# Provided material

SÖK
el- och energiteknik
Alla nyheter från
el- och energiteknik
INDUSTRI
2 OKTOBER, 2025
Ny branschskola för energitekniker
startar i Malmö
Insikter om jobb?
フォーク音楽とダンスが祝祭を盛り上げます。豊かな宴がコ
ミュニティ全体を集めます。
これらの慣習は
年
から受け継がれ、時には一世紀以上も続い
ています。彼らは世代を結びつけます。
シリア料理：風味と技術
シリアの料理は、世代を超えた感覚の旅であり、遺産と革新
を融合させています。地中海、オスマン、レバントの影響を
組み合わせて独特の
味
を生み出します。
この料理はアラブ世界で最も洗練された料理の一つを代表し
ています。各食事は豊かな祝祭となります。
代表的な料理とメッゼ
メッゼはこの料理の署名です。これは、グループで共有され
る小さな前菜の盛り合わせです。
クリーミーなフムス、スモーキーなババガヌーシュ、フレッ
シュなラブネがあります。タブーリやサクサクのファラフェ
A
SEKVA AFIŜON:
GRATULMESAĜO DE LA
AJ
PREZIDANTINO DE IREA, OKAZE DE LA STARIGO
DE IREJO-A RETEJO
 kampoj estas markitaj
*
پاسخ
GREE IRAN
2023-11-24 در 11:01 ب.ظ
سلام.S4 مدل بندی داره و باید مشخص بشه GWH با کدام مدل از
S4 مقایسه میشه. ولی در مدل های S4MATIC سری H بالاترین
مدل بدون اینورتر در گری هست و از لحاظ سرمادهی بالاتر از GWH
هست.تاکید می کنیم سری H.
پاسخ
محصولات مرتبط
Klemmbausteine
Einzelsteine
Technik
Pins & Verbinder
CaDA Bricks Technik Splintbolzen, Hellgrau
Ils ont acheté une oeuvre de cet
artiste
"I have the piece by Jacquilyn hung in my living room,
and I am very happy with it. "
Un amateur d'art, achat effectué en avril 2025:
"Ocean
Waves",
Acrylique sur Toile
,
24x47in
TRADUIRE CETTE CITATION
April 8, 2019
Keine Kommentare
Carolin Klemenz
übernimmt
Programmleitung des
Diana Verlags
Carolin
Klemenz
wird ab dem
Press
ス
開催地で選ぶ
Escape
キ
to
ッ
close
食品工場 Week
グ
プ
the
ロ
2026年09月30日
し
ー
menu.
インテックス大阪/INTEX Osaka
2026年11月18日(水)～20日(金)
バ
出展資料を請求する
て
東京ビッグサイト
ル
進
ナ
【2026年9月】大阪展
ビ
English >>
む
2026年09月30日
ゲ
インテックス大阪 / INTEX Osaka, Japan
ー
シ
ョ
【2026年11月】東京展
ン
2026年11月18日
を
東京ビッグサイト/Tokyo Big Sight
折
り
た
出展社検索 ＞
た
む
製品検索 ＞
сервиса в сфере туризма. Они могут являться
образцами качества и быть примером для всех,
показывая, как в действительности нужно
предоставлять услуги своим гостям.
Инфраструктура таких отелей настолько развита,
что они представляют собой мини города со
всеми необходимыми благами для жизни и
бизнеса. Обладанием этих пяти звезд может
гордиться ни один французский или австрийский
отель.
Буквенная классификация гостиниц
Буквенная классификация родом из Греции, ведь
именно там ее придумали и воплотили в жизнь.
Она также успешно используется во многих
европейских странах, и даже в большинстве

# Directions
Reproduce every line of the data above, switching each "Technik" to "Technic" and leaving everything else unchanged.

# Exercise output
SÖK
el- och energiteknik
Alla nyheter från
el- och energiteknik
INDUSTRI
2 OKTOBER, 2025
Ny branschskola för energitekniker
startar i Malmö
Insikter om jobb?
フォーク音楽とダンスが祝祭を盛り上げます。豊かな宴がコ
ミュニティ全体を集めます。
これらの慣習は
年
から受け継がれ、時には一世紀以上も続い
ています。彼らは世代を結びつけます。
シリア料理：風味と技術
シリアの料理は、世代を超えた感覚の旅であり、遺産と革新
を融合させています。地中海、オスマン、レバントの影響を
組み合わせて独特の
味
を生み出します。
この料理はアラブ世界で最も洗練された料理の一つを代表し
ています。各食事は豊かな祝祭となります。
代表的な料理とメッゼ
メッゼはこの料理の署名です。これは、グループで共有され
る小さな前菜の盛り合わせです。
クリーミーなフムス、スモーキーなババガヌーシュ、フレッ
シュなラブネがあります。タブーリやサクサクのファラフェ
A
SEKVA AFIŜON:
GRATULMESAĜO DE LA
AJ
PREZIDANTINO DE IREA, OKAZE DE LA STARIGO
DE IREJO-A RETEJO
 kampoj estas markitaj
*
پاسخ
GREE IRAN
2023-11-24 در 11:01 ب.ظ
سلام.S4 مدل بندی داره و باید مشخص بشه GWH با کدام مدل از
S4 مقایسه میشه. ولی در مدل های S4MATIC سری H بالاترین
مدل بدون اینورتر در گری هست و از لحاظ سرمادهی بالاتر از GWH
هست.تاکید می کنیم سری H.
پاسخ
محصولات مرتبط
Klemmbausteine
Einzelsteine
Technic
Pins & Verbinder
CaDA Bricks Technic Splintbolzen, Hellgrau
Ils ont acheté une oeuvre de cet
artiste
"I have the piece by Jacquilyn hung in my living room,
and I am very happy with it. "
Un amateur d'art, achat effectué en avril 2025:
"Ocean
Waves",
Acrylique sur Toile
,
24x47in
TRADUIRE CETTE CITATION
April 8, 2019
Keine Kommentare
Carolin Klemenz
übernimmt
Programmleitung des
Diana Verlags
Carolin
Klemenz
wird ab dem
Press
ス
開催地で選ぶ
Escape
キ
to
ッ
close
食品工場 Week
グ
プ
the
ロ
2026年09月30日
し
ー
menu.
インテックス大阪/INTEX Osaka
2026年11月18日(水)～20日(金)
バ
出展資料を請求する
て
東京ビッグサイト
ル
進
ナ
【2026年9月】大阪展
ビ
English >>
む
2026年09月30日
ゲ
インテックス大阪 / INTEX Osaka, Japan
ー
シ
ョ
【2026年11月】東京展
ン
2026年11月18日
を
東京ビッグサイト/Tokyo Big Sight
折
り
た
出展社検索 ＞
た
む
製品検索 ＞
сервиса в сфере туризма. Они могут являться
образцами качества и быть примером для всех,
показывая, как в действительности нужно
предоставлять услуги своим гостям.
Инфраструктура таких отелей настолько развита,
что они представляют собой мини города со
всеми необходимыми благами для жизни и
бизнеса. Обладанием этих пяти звезд может
гордиться ни один французский или австрийский
отель.
Буквенная классификация гостиниц
Буквенная классификация родом из Греции, ведь
именно там ее придумали и воплотили в жизнь.
Она также успешно используется во многих
европейских странах, и даже в большинстве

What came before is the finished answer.